Подобное мировоззрение сохранялось еще во второй половине XV века, т. е. в то самое время, когда Иван III, как мы знаем, энергично отстаивал суверенитет растущего на глазах Московского государства. Наглядный пример такого восприятия родины, при котором лояльность местным властям и почитание местных святынь сочетаются с тревогой за судьбы большой общности, именуемой «Русской землей» и никак не конкретизируемой в политических терминах и не локализуемой в пространстве, мы находим в «Хожении за три моря» Афанасия Никитина — замечательных путевых заметках тверского купца, побывавшего в Персии и Индии и умершего по дороге домой близ Смоленска в 1474 или 1475 году.
Описание отъезда в записках Никитина выдает в нем верного сына Тверской земли:
Поидох от Спаса святаго златоверхаго и сь его милостию, от государя своего от великаго князя Михаила Борисовича Тверскаго и от владыкы Генадия Тверскаго <…>
Пошел я от златоглавого храма Святого Спаса с его милостью, от государя своего — от великого князя Михаила Борисовича Тверского — и от владыки Геннадия Тверского <…>
Но, как говорится, большое видится на расстоянии: во время долгих странствий купца посещали мысли о судьбе всей Русской земли: «А Русь Бог да сохранит, — написал он на тюрко-персидском наречии. — Господи, храни ее! На этом свете нет страны, подобной ей, хотя беи (вельможи, по-тюркски. —
Тревогой за судьбу Русской земли пронизан и другой памятник того времени — летописная «Повесть о стоянии на Угре», написанная, как полагают исследователи, в 1480-х годах в Ростове (возможно, по заказу местного архиепископа). Свое сочинение ростовский книжник завершил ярким патриотическим призывом:
О храбри мужествении сынове рустии! Подщитеся свое отечество, Рускую землю, от поганых сохранити, не пощадите своих глав, да не узрят очи ваши разпленения и разграбления домов ваших, и убьяния чад ваших, и поругания над женами и детми вашими, яко же пострадаша инии велицыи славнии земли от турков.
О храбрые и мужественные сыны русские! Постарайтесь свое отечество, Русскую землю, спасти от неверных; не пощадите своей жизни, да не узрят ваши очи пленения и разграбления домов ваших, и убиения детей ваших, и насилия над женами и детьми вашими, как пострадали иные великие и славные земли от турок.

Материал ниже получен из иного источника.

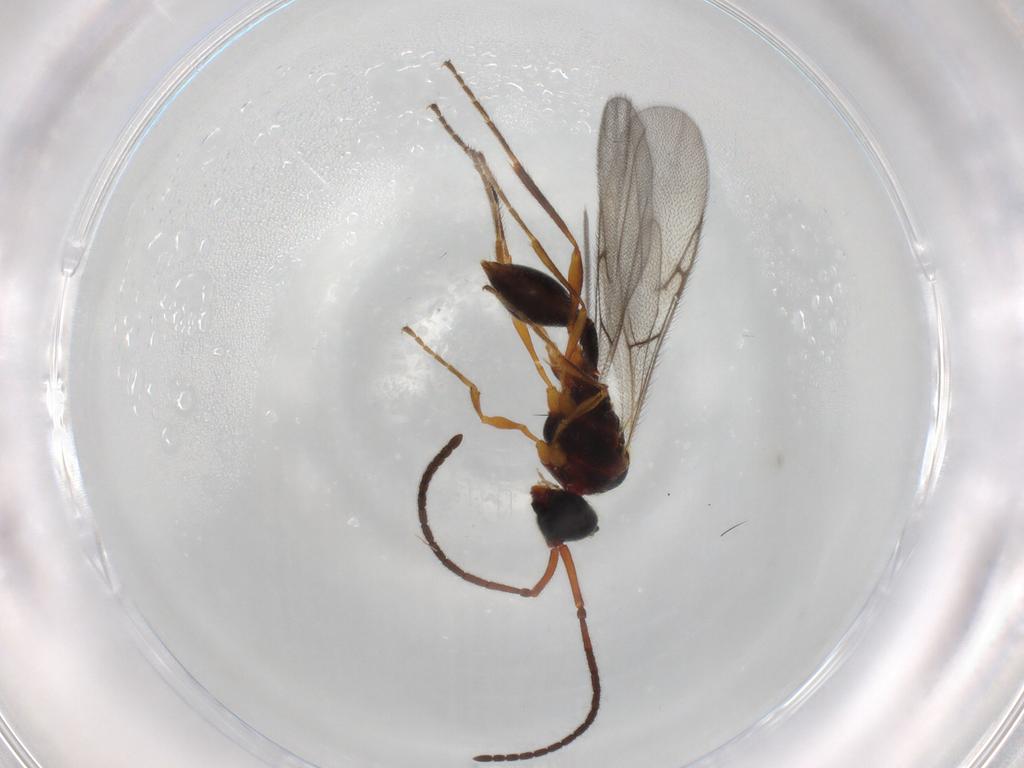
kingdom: Animalia
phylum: Arthropoda
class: Insecta
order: Hymenoptera
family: Diapriidae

Призывая своих соотечественников дать решительный отпор ордынцам, автор Повести напоминал о печальной участи других народов (болгар, сербов, греков, албанцев, хорватов, боснийцев и иных), ставших жертвой османского завоевания: им, по его словам, не хватило мужества, и они «погибоша, отечество изгубиша и землю и государьство, и скитаются по чюжим странамь бедне воистину».
В процитированной фразе обращает на себя внимание слово «государьство», едва ли не впервые употребленное в подобном контексте: выше автор вполне традиционно использовал понятия «отечество» и «Русская земля» как синонимы, а здесь он добавил в привычную формулу новый элемент — «государьство». Какую смысловую нагрузку нес этот элемент?

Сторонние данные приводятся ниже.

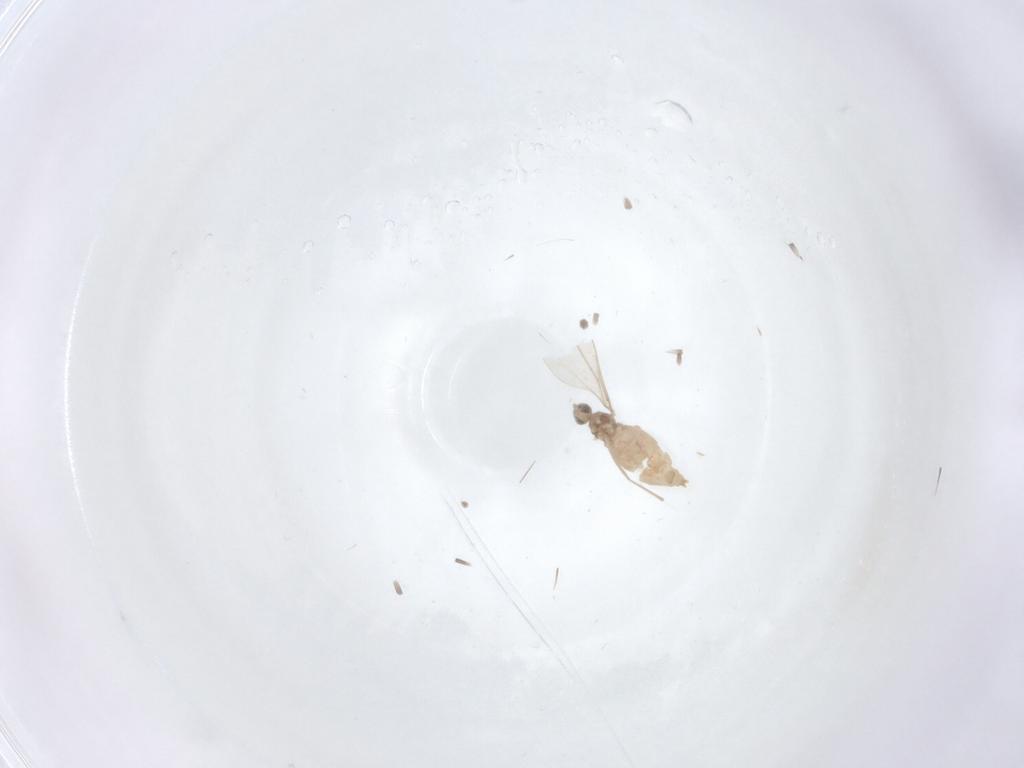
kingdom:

В конце XV века слово «государство» (а точнее «господарство») использовалось еще редко и означало власть и достоинство господаря (вспомним выражение «мое государство», которое московский летописец вложил в уста Ивана III в рассказе о взятии Новгорода в 1477/78 году). Поэтому в триаде «отечество — земля — государство», использованной автором «Повести о стоянии на Угре», первый элемент указывал на наследие предков, второй обозначал страну, а третий, надо полагать, — ее правителей, властей предержащих. Не случайно далее в том же тексте автор упоминает виденных им «своима очима» (своими глазами) «великих государей, избегших от турков со имением и скитающихся, яко странным (подобно странникам. —
Так впервые под пером русского книжника возник дуализм «земли» и «государства», который в следующем столетии нашел продолжение в уже знакомой нам формуле «дела государевы и земские».